Assignment
Within the listing below, the lines to output run from the one containing "Kevin Davidson" through the one containing "Around 2001, I"; copy them exactly and nothing else.

Provided information
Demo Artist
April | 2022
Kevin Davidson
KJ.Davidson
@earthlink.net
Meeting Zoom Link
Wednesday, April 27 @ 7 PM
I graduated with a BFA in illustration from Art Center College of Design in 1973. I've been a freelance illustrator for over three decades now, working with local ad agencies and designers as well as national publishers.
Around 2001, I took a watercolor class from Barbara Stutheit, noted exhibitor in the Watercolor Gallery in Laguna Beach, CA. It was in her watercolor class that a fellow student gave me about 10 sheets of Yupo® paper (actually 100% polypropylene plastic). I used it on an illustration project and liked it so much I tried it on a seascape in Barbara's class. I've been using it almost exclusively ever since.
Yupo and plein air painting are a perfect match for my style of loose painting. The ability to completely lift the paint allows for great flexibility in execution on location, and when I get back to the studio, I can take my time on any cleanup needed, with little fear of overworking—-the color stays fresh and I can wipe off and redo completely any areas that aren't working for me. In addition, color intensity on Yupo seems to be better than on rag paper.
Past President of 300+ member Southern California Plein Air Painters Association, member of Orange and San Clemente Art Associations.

--

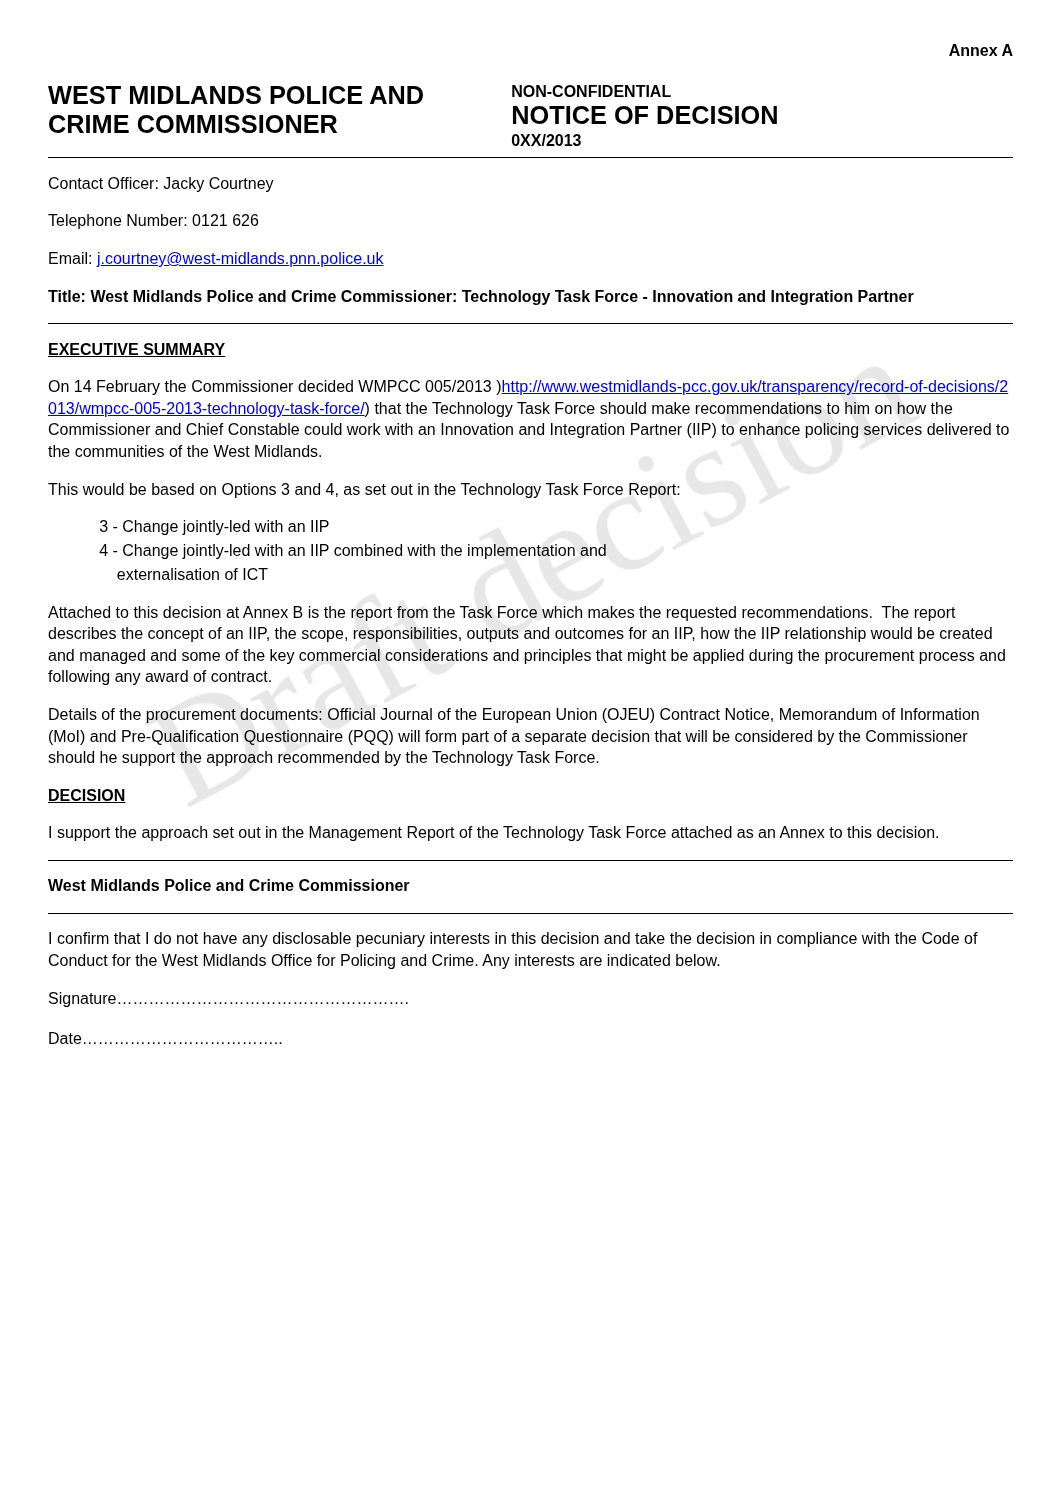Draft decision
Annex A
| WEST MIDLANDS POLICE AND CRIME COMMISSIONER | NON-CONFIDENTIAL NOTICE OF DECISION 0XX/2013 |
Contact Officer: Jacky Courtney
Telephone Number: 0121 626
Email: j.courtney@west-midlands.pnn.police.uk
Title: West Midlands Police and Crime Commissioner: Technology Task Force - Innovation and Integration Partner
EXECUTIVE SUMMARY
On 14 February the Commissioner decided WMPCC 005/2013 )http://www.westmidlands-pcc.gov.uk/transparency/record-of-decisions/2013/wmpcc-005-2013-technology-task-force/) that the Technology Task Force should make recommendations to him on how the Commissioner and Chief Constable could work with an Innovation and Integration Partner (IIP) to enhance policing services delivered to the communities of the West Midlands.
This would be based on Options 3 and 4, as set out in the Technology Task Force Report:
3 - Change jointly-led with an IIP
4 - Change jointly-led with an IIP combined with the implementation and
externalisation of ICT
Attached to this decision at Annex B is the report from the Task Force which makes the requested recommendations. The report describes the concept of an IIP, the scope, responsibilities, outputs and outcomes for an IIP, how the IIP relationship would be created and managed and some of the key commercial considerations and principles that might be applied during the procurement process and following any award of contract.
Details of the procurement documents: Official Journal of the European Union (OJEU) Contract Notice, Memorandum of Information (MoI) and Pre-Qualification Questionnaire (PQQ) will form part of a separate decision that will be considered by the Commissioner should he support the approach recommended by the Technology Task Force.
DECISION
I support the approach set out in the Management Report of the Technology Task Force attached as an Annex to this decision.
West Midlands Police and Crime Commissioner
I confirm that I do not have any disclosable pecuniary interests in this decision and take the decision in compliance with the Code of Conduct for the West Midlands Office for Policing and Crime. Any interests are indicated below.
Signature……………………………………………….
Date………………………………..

...

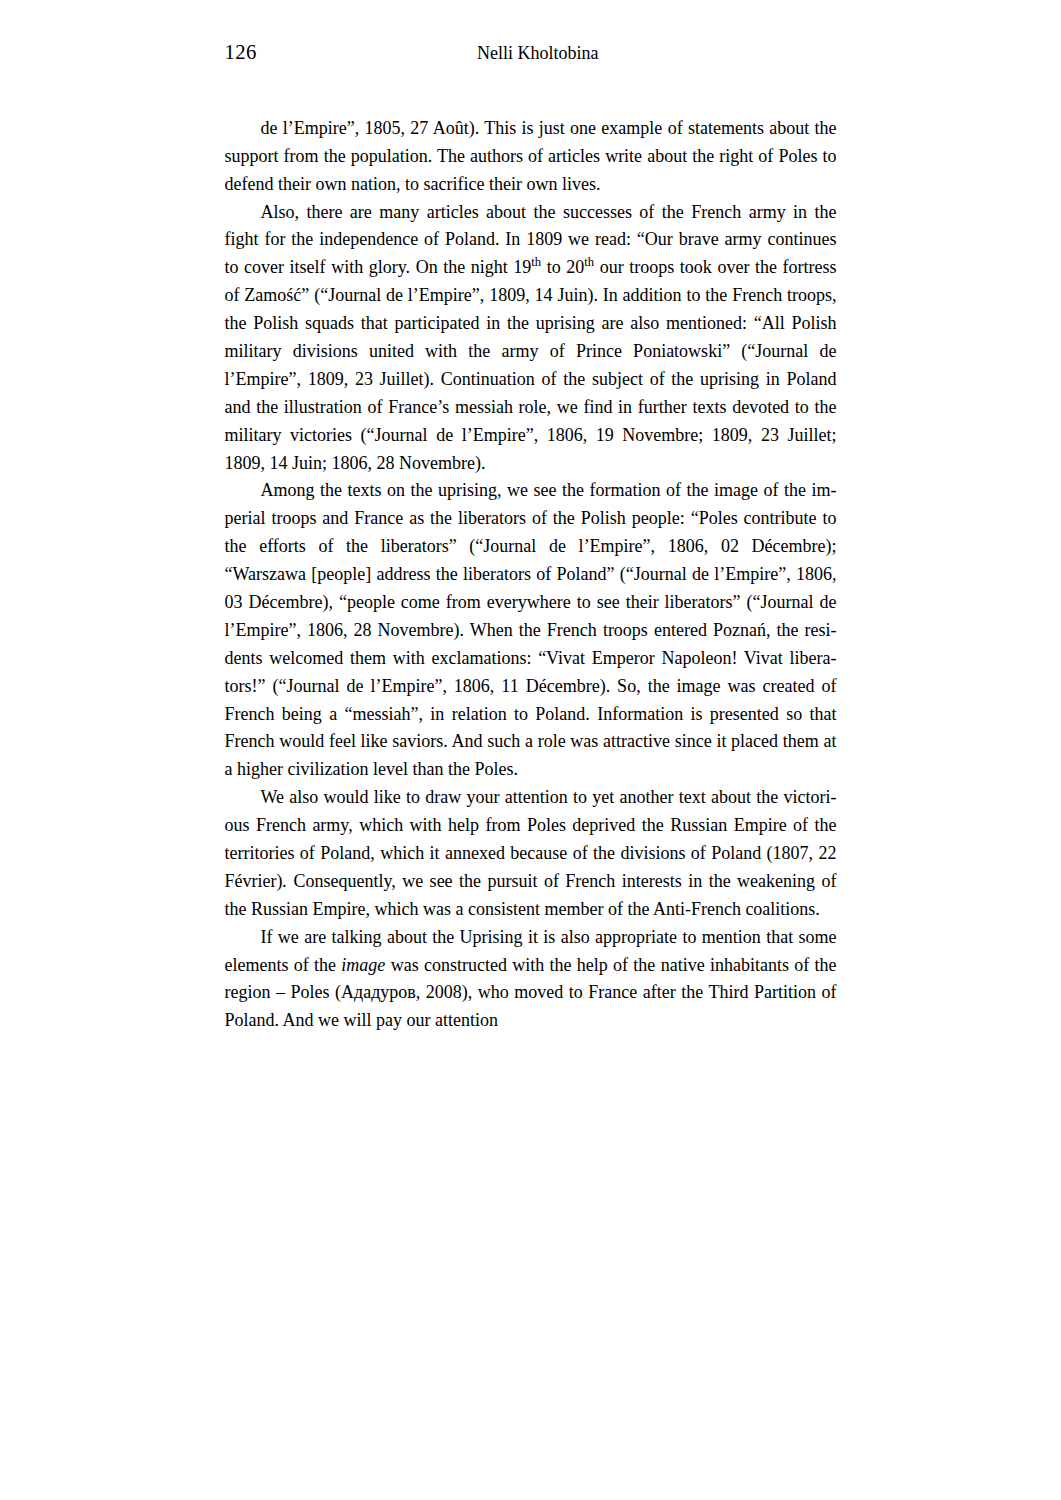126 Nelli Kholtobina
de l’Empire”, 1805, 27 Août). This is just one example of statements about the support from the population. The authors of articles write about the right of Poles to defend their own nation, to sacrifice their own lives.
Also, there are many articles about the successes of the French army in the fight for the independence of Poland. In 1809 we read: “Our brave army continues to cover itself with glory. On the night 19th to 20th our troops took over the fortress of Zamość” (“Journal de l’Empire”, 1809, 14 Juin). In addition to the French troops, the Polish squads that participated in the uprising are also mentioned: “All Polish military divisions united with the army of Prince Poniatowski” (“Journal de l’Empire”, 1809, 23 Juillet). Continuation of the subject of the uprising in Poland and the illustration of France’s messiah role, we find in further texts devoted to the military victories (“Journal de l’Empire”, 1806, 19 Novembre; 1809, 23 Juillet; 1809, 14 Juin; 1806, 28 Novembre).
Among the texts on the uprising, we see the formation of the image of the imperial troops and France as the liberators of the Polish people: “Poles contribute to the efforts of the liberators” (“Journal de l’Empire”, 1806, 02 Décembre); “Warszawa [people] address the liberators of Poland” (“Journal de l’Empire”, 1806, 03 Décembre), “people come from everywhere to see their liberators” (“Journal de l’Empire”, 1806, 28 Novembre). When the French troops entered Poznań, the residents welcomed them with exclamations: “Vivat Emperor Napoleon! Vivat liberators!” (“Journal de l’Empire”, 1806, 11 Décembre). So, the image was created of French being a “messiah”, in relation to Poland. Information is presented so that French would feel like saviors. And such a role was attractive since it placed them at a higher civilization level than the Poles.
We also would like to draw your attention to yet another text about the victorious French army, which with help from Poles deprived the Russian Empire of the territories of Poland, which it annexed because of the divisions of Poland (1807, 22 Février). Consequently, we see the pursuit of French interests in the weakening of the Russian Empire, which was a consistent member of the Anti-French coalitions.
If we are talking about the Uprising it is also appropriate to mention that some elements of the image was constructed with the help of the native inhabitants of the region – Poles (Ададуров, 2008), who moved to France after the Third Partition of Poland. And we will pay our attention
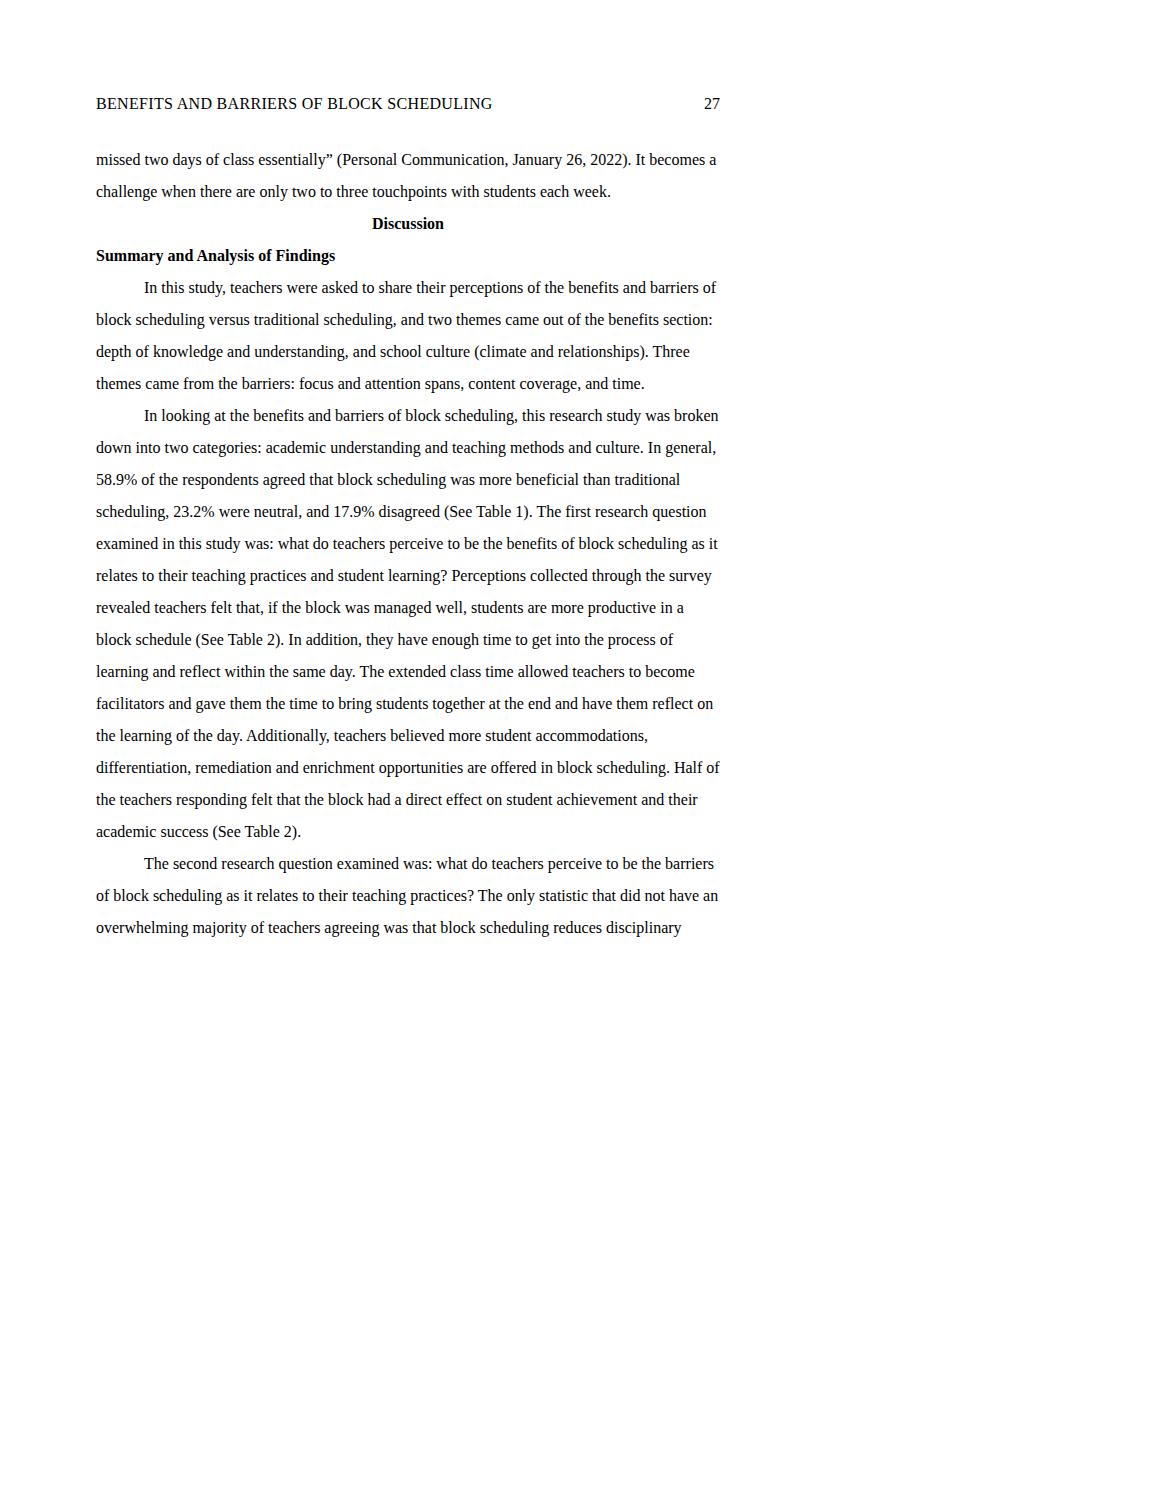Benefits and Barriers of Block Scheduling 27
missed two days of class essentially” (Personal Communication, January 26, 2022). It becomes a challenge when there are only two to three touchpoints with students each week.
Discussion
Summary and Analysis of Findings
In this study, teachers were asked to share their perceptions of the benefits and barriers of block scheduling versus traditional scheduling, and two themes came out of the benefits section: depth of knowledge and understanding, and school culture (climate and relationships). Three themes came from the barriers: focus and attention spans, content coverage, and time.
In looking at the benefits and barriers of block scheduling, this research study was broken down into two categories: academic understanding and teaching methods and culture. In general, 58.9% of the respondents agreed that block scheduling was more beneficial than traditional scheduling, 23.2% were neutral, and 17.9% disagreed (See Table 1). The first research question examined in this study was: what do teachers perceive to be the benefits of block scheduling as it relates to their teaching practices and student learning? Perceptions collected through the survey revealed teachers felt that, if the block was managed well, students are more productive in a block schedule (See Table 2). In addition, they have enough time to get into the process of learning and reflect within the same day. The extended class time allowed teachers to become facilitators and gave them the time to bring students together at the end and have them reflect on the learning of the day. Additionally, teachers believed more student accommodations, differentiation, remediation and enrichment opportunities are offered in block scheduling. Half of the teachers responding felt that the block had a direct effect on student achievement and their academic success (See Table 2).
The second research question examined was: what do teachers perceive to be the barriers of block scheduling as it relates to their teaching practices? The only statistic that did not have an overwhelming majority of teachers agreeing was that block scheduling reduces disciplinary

Result for this task
Kevin Davidson
KJ.Davidson
@earthlink.net
Meeting Zoom Link
Wednesday, April 27 @ 7 PM
I graduated with a BFA in illustration from Art Center College of Design in 1973. I've been a freelance illustrator for over three decades now, working with local ad agencies and designers as well as national publishers.
Around 2001, I took a watercolor class from Barbara Stutheit, noted exhibitor in the Watercolor Gallery in Laguna Beach, CA. It was in her watercolor class that a fellow student gave me about 10 sheets of Yupo® paper (actually 100% polypropylene plastic). I used it on an illustration project and liked it so much I tried it on a seascape in Barbara's class. I've been using it almost exclusively ever since.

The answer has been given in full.